Relative concentration and degradation graphs of AB1 in a period of 45-60 mins show the rapid change that confirmed our probable suggestions (Fig. 10. a, b). According to the Fig. 12 the color of Acid Black 1 in 60 min UV irradiation over FeO nanoparticles converted to white, that confirmed the photo-Fenton process.

Degradation of AB1 obeyed first-order kinetic (0-45 min). The rate constant of the first period (0-45min) was calculated 0.008 min^-1.

Comparison of the photocatalytic degradation of AB1 and RR4 by CoFe₂O₄, Co₃O_4, and FeO

In degradation of AB1, FeO nanoparticles coated on glass had better performance in comparison with CoFe₂O₄ and Co₃O₄ nanoparticles. The relative degradation percent of AB1 decreased in the order of FeO>CoFe₂O₄>Co₃O₄. Degradation of AB1 by above-mentioned catalysts followed first order rate kinetics.
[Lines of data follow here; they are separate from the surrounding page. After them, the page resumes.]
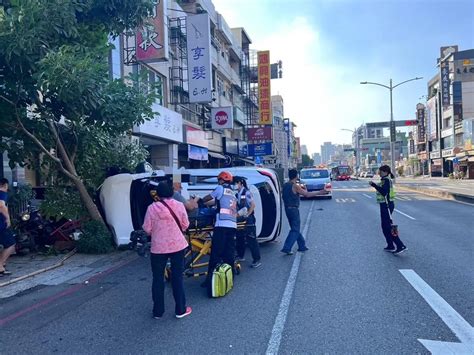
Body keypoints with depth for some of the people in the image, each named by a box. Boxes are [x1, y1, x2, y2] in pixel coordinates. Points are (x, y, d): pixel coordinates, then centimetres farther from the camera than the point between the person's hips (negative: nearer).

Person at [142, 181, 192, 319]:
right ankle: (180, 310, 18)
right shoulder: (179, 205, -7)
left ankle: (158, 311, 21)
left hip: (158, 247, -1)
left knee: (158, 279, 13)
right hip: (177, 246, 1)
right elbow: (185, 225, 0)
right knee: (177, 277, 12)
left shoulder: (152, 208, -9)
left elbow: (147, 229, -6)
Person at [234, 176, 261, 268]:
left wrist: (247, 214, -17)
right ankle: (240, 256, 32)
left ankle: (257, 260, -2)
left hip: (248, 220, -8)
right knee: (239, 238, 16)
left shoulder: (246, 193, -13)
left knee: (251, 240, -6)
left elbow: (253, 205, -16)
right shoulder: (237, 194, 8)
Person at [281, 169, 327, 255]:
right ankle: (286, 248, -7)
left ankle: (302, 246, 26)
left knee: (295, 228, 17)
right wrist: (319, 192, -5)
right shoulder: (295, 186, -16)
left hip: (287, 209, 8)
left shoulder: (285, 185, 7)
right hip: (294, 209, -8)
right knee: (295, 230, -1)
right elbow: (307, 194, -15)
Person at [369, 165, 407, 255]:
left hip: (387, 205, -10)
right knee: (385, 227, 16)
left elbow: (384, 192, -29)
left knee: (388, 227, -8)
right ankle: (390, 246, 23)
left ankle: (401, 246, -7)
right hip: (384, 205, 10)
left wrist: (374, 185, -30)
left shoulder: (386, 180, -16)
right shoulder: (385, 180, 14)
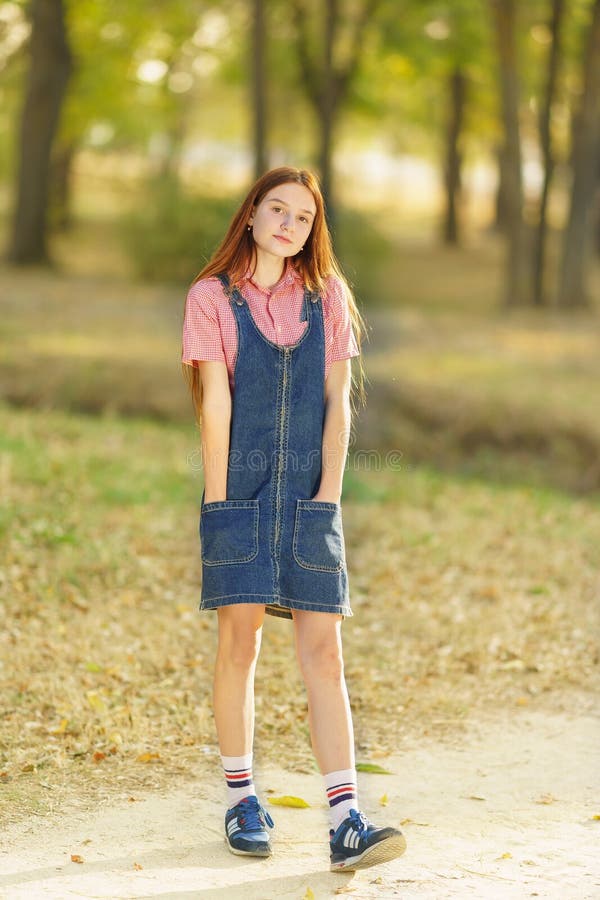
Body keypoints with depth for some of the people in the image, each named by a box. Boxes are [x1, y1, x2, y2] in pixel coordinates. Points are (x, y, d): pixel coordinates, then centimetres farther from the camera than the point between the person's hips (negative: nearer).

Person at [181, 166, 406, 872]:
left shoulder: (327, 297, 9)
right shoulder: (212, 297, 2)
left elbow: (338, 405, 5)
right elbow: (215, 405, -3)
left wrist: (327, 497, -3)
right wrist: (217, 502, -7)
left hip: (309, 495, 2)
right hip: (240, 490, -2)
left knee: (323, 652, -4)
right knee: (240, 641, -1)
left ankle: (345, 822, -8)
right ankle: (241, 800, 14)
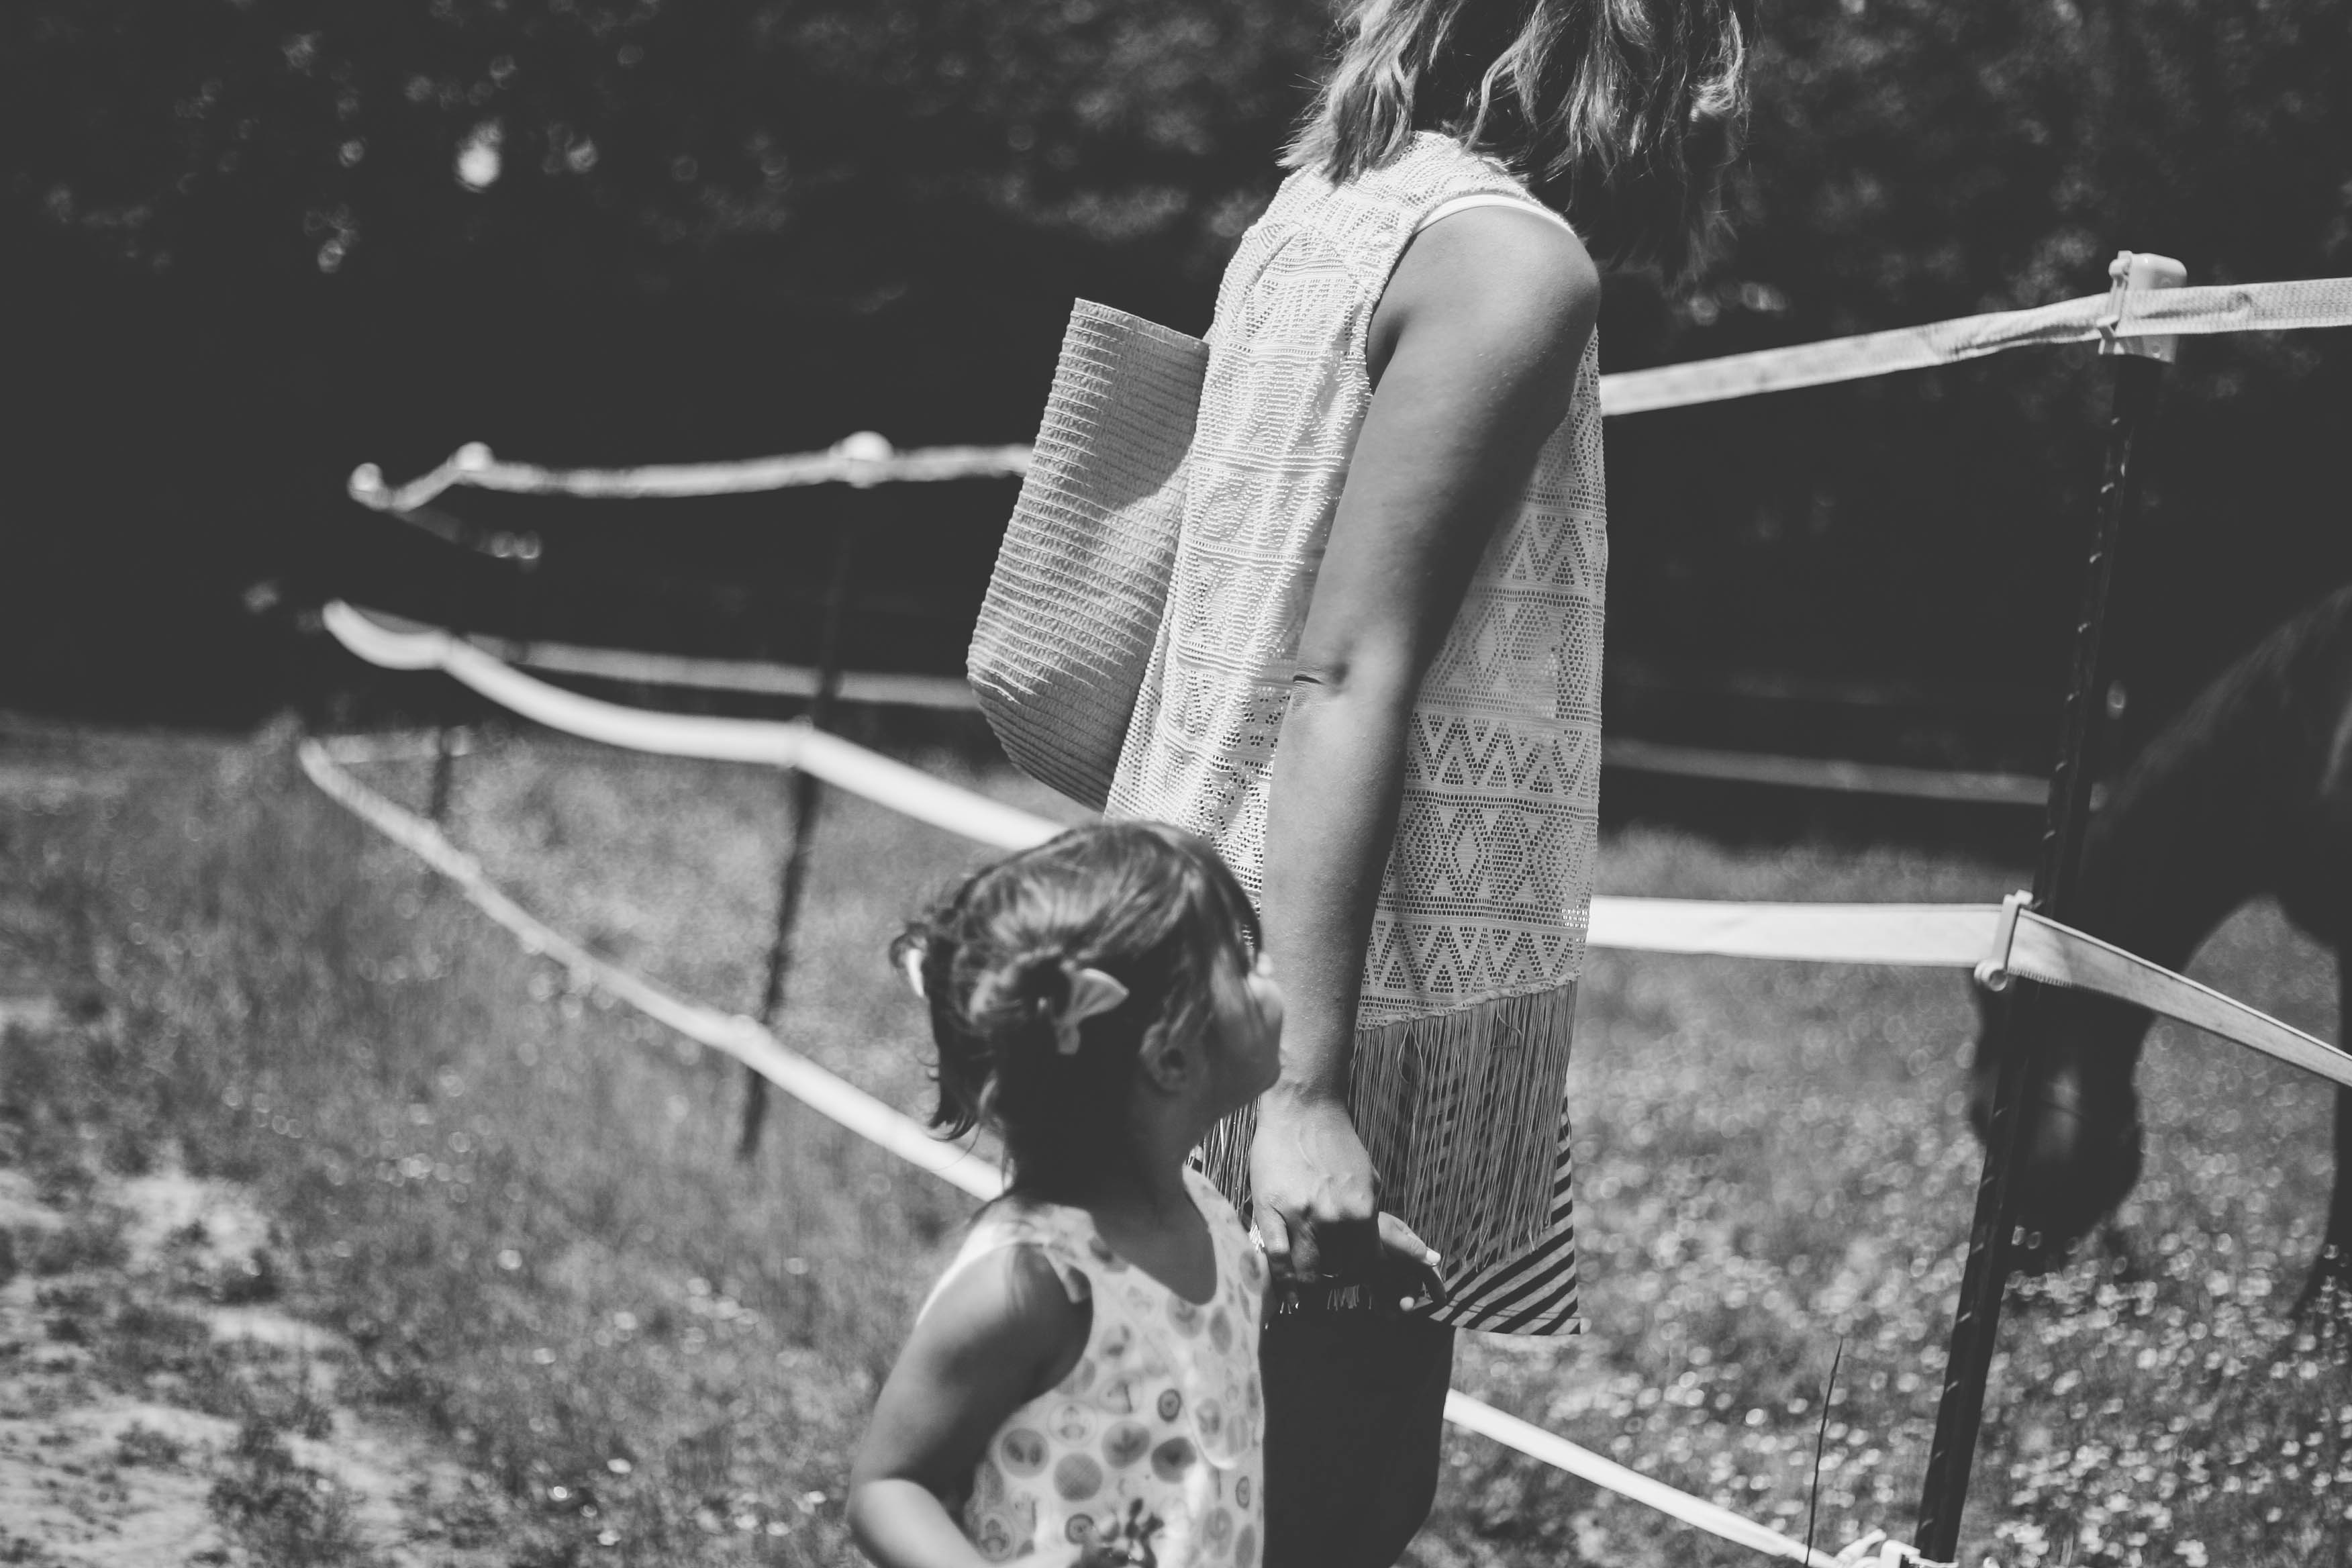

The degradation rate of AB1 by photocatalysts decreased in the order of FeO > Co₃O₄> CoFe₂O₄. For degradation of RR4, FeO nanoparticles showed photocatalytic activity in a longer time than CoFe₂O₄ and Co₃O₄ and relative degradation percent decreased in the order of FeO>CoFe₂O₄>Co₃O₄. Degradation of RR4 by CoFe₂O₄ followed first order rate kinetic but the degradation of RR4 by FeO and Co₃O₄ followed second order rate kinetics. The rapidity of RR4 degradation by the aforementioned catalysts decreased in the order of CoFe₂O₄ > FeO >Co₃O₄. In the degradation of RR4, FeO had relatively better performance in comparison with CO₃O₄ and CoFe₂O₄. Table 1 summarizes degradation condition of azo dyes (AB1 & RR4) over photocatalysts (CoFe₂O₄, Co₃O_4, and FeO). Two main factors to determine photocatalytic performance are the band gap of photocatalyst and surface area (related to the particle size). For FeO, the further photo-Fenton process helps to degradation of azo dyes.

CONCLUSION

The CoFe₂O₄ composite and individual iron and cobalt oxide photocatalysts were synthesized by a wet chemical method that FTIR and XRD analysis results confirmed the formation of CoFe₂O₄, FeO and Co₃O₄. The morphological and optical properties of the photocatalysts were characterized by field emission scanning electron microscopy (FESEM) and diffuse reflectance spectroscopy (DRS), respectively. The photocatalysts nano-particles were coated on the glass by Doctor Blade method. Among the catalysts prepared, the FeO photocatalyst exhibited higher photocatalytic activity than Co₃O₄ and CoFe₂O₄ in the photocatalytic degradation of azo dyes such as RR4 and AB1 in water, which was due to the high specific surface area and photo-Fenton phenomena. The reaction in the degradation of AB1 by FeO was a photo-Fenton phenomena-like reaction. The degradation efficiency depended on free radical generation rate from Fe⁺² and Fe⁺³.

ACKNOWLEDGMENTS

The authors wish to thank the University of Isfahan for financial support of this work.

CONFLICT OF INTEREST

The authors declare that there are no conflicts of interest regarding the publication of this manuscript.